Sunday, 19 October 2008

No.90 : We’re No Angels



















We're No Angels at the IMDb

Robert De Niro and Sean Penn star as a pair of escaped felons who disguise themselves as priests to avoid recapture. No hilarity ensues.

The film opens in decent fashion with our men safely locked up. After they chat during the governor’s speech they are given a beating and made to watch the execution of a mass murderer. Things go pear shaped however when the bad guy escapes from the electric chair and drags our heroes along in his escape bid. They manage to get over the wall but are left on their own as they are still chained up.

They manage to make it to a small town but the authorities are hot on their trail. As luck would have it a religious festival is about to start and our guys manage to pass themselves off as a pair of priests. Unable to get out of town they try to lie low but complications arise through Demi Moore’s single mother and Bruno Kirby’s confessional lawman.

Obviously no one has photographs of anyone as no one knows what the priests or indeed the escaped criminals look like. Fortunately for our guys the real priests take their time in arriving and everyone is so stupid that Sean Penn’s rough Brooklyn thicko can pass himself off as a distinguished scholar. They also fool young monk John C. Reilly who idolises their every word and mimics the clothes peg still stuck on Penn’s stolen clothes.
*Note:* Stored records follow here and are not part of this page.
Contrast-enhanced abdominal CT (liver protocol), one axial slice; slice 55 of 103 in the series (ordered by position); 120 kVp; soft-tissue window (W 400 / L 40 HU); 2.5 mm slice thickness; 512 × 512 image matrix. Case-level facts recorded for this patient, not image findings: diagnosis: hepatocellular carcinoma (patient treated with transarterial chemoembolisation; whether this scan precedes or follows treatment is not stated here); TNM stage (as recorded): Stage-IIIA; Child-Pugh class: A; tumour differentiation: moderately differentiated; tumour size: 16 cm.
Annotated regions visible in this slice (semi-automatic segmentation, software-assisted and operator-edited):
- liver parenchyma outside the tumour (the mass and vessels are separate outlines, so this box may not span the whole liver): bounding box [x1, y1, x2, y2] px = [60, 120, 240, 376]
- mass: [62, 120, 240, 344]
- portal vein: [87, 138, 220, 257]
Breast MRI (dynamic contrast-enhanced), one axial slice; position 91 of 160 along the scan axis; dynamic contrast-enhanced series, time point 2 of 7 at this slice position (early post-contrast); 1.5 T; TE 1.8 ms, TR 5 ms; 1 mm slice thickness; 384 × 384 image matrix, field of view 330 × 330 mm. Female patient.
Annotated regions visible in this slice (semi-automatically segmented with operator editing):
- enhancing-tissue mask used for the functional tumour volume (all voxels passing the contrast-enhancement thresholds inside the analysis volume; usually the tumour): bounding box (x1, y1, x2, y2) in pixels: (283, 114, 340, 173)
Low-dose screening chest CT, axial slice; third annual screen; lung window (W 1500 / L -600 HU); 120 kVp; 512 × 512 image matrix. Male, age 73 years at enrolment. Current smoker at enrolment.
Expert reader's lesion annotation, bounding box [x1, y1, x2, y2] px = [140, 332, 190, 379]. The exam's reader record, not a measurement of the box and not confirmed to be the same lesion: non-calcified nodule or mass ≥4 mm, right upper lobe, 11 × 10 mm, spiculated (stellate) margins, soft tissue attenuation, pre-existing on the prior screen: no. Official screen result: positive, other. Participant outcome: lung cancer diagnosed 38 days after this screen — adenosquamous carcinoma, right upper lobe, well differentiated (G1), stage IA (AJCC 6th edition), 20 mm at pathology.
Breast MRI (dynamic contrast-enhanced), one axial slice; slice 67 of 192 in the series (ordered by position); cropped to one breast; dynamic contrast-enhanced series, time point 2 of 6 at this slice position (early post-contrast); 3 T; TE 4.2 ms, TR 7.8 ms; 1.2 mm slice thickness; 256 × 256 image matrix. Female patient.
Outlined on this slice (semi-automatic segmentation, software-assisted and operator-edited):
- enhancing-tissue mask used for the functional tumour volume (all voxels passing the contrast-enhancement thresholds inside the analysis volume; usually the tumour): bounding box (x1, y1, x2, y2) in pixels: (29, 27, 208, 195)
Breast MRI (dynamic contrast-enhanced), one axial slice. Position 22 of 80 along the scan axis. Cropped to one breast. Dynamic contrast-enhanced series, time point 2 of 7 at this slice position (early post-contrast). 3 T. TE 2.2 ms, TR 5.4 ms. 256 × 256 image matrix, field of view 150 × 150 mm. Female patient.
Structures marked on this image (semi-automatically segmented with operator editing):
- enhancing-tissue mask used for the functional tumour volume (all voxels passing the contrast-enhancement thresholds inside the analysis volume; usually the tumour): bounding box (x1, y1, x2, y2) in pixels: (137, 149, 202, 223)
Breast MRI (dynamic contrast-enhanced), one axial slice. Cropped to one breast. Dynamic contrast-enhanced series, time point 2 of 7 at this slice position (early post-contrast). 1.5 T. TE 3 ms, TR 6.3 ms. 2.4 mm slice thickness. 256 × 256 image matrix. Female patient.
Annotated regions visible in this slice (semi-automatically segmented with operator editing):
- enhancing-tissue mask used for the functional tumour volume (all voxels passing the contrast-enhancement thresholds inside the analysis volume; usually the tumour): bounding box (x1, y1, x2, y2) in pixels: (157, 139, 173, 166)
With the town in lock down and the real priests overdue our guys are in a bind. Could a procession into Canada be their salvation and can they convince the faithless Demi to lend them her sick child to allow them to join? Obviously the answer to both is yes and the only question remains is whether can they escape and at what cost?

This is a terrible film that can only be described as a comedy if your definition doesn’t require laughs, funny situations or characters. The opening scenes in the prison are really brutal and it hardly sits well with a film that quickly shifts to a bog standard fish out of water scenario. The laughs are supposedly derived form the situation of a couple of crooks passing themselves off as priests, but given that the church is so corrupt it’s hardly a great stretch.

I quite like De Niro in his ‘Meet the Parents’ comedy role but here he offers nothing in the way of mirth or sympathy for a poorly drawn character. Penn likewise was funny as Jeff Spicoli in ‘Fast Times at Ridgemont High’ but here he’s just a whiny caricature of the dumb New Yorker. The film boasts a cracking second string cast but no one does their best work here with the usually reliable Kirby and Reilly praying for a miracle in the shape of a decent line or scrap of character development.

The set up was pretty weak from the off and these ‘trapped in town’ films always seem restricted and annoying to me. The various impediments put in their path seem fabricated and why two hardened criminals don’t steal a truck from the start is never explained. The lack of the real priests also grates with their prolonged and unexplained absence an obvious McGuffin to allow the situation to exist.

The idea that our men can be redeemed by their masquerade is a pretty thin theme and I certainly had nothing invested in their dull quest for freedom and absolution.

There is pretty much nothing to recommend this film which is as much fun as two hours at church but significantly less funny.